WHAT IS EXPECTED: The span to repeat in the listing below runs from the line containing "If you like, you" to the line containing "REDIS_URI = 'redis://localhost'", inclusive. Repeat it exactly, and only it.

>>>>

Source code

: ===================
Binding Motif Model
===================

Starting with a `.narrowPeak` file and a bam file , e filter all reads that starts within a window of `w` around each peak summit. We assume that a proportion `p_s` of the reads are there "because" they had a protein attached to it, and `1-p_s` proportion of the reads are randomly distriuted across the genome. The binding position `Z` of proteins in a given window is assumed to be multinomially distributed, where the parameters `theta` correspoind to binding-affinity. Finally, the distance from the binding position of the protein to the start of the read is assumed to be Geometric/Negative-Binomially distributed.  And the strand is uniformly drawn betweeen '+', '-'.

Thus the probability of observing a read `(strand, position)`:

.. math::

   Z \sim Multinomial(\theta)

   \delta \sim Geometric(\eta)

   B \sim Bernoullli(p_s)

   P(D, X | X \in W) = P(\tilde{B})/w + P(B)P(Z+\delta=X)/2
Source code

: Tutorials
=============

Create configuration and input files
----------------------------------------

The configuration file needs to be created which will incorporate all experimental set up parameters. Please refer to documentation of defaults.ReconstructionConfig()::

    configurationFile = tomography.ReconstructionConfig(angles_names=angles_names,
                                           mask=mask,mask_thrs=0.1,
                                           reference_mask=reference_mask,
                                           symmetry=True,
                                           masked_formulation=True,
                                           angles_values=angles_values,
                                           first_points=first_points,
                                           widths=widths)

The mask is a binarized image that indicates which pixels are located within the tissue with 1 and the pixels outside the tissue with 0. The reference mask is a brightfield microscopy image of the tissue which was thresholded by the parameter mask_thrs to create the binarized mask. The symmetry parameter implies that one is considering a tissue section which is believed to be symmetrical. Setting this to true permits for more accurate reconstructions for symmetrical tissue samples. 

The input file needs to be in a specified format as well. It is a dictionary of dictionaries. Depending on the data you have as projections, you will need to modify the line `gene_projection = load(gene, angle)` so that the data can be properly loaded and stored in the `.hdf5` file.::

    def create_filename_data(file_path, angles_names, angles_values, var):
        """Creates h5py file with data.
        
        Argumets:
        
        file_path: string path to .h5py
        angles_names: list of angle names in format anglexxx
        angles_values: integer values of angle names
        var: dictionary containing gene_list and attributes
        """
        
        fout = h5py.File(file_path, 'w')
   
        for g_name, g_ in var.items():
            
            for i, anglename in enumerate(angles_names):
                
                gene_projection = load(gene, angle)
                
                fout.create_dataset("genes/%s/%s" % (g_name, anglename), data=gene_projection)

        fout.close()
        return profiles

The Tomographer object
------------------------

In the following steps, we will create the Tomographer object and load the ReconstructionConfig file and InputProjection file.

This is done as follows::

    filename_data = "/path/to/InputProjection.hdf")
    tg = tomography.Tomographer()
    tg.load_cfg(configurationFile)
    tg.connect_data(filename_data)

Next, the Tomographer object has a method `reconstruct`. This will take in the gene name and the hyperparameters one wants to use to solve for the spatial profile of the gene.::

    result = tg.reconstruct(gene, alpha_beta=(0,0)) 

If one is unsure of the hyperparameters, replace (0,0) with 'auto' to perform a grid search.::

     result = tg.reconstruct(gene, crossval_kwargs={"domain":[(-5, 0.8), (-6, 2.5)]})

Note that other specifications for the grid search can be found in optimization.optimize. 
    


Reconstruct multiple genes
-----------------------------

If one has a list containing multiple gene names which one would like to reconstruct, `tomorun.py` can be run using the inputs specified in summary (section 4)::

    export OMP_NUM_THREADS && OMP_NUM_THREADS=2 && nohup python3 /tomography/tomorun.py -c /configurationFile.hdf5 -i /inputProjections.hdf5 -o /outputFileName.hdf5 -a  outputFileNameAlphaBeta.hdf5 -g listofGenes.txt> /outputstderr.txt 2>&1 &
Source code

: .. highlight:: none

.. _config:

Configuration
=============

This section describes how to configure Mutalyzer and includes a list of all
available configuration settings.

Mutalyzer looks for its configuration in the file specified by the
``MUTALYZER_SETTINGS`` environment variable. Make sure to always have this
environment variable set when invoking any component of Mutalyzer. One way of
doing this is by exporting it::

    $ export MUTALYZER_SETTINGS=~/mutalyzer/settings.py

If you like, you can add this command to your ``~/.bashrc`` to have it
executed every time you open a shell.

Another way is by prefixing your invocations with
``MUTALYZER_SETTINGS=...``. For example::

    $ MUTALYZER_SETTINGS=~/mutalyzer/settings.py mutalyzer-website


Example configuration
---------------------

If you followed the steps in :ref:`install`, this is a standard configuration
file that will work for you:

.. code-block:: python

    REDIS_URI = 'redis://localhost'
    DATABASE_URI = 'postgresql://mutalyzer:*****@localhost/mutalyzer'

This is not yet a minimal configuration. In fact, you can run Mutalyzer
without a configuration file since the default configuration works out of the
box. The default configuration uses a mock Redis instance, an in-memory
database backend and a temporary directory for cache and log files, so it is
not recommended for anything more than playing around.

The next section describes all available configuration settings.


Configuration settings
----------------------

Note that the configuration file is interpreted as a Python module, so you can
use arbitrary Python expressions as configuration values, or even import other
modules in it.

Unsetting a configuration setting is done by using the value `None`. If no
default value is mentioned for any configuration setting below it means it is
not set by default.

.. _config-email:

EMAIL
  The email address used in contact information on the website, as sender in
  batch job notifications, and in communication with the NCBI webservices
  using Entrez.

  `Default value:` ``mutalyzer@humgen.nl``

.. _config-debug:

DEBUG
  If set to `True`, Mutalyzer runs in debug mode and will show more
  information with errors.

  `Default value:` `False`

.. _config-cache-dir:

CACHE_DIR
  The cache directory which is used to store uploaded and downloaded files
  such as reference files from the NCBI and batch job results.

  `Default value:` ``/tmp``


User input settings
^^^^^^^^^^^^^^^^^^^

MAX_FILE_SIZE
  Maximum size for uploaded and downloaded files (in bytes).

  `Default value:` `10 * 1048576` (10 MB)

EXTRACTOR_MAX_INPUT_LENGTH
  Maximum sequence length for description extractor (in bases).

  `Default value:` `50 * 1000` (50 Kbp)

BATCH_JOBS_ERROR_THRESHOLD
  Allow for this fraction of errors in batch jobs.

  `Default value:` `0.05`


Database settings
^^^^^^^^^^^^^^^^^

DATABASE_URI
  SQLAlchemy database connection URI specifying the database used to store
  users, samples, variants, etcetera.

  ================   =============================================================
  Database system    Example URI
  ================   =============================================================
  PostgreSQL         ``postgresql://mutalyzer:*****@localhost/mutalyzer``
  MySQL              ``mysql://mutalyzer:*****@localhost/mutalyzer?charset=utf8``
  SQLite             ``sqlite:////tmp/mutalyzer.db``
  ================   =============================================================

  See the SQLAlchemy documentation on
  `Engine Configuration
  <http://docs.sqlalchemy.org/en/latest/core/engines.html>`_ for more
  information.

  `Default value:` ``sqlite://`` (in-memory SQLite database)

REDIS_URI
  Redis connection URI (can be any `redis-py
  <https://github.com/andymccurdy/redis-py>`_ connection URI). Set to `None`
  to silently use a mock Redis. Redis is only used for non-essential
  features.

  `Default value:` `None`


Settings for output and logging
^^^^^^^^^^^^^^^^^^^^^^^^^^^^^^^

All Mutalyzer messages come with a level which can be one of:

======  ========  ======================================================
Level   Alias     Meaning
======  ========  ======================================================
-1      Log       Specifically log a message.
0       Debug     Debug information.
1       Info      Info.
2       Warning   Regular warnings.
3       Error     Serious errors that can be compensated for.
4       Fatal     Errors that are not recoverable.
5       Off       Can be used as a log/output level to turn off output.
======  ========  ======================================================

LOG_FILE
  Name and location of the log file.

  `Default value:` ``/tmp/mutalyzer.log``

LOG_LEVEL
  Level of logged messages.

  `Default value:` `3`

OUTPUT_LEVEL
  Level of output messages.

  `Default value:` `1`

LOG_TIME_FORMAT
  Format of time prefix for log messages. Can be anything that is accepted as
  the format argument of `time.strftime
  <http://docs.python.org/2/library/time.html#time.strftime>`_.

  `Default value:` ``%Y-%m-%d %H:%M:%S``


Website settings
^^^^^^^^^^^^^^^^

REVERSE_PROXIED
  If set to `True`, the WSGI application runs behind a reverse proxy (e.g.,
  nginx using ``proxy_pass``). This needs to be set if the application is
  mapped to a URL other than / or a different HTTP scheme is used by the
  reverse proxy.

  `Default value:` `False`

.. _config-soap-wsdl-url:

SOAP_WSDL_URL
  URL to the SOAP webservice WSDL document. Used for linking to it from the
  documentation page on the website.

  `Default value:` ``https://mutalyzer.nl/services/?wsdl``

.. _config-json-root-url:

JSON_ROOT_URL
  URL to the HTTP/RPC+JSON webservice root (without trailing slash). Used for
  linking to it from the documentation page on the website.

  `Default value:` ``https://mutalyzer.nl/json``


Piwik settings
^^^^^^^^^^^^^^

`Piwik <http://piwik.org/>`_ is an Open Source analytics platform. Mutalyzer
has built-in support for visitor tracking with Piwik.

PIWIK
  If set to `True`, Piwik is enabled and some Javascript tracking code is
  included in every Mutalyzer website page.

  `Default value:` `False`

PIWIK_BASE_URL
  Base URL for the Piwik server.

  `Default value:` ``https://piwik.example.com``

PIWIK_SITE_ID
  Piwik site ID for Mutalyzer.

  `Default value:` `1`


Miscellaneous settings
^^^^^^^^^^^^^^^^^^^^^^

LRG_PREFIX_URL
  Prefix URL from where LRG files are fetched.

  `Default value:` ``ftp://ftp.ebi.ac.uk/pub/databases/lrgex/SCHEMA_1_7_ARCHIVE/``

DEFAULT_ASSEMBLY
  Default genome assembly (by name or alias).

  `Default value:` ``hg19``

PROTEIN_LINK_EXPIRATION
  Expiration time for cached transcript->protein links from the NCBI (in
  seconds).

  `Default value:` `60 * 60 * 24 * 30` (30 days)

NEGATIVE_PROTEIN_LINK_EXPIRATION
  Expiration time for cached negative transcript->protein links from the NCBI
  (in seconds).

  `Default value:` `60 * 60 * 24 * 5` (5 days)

<<<<

RESULT OF THIS EXERCISE:
If you like, you can add this command to your ``~/.bashrc`` to have it
executed every time you open a shell.

Another way is by prefixing your invocations with
``MUTALYZER_SETTINGS=...``. For example::

    $ MUTALYZER_SETTINGS=~/mutalyzer/settings.py mutalyzer-website


Example configuration
---------------------

If you followed the steps in :ref:`install`, this is a standard configuration
file that will work for you:

.. code-block:: python

    REDIS_URI = 'redis://localhost'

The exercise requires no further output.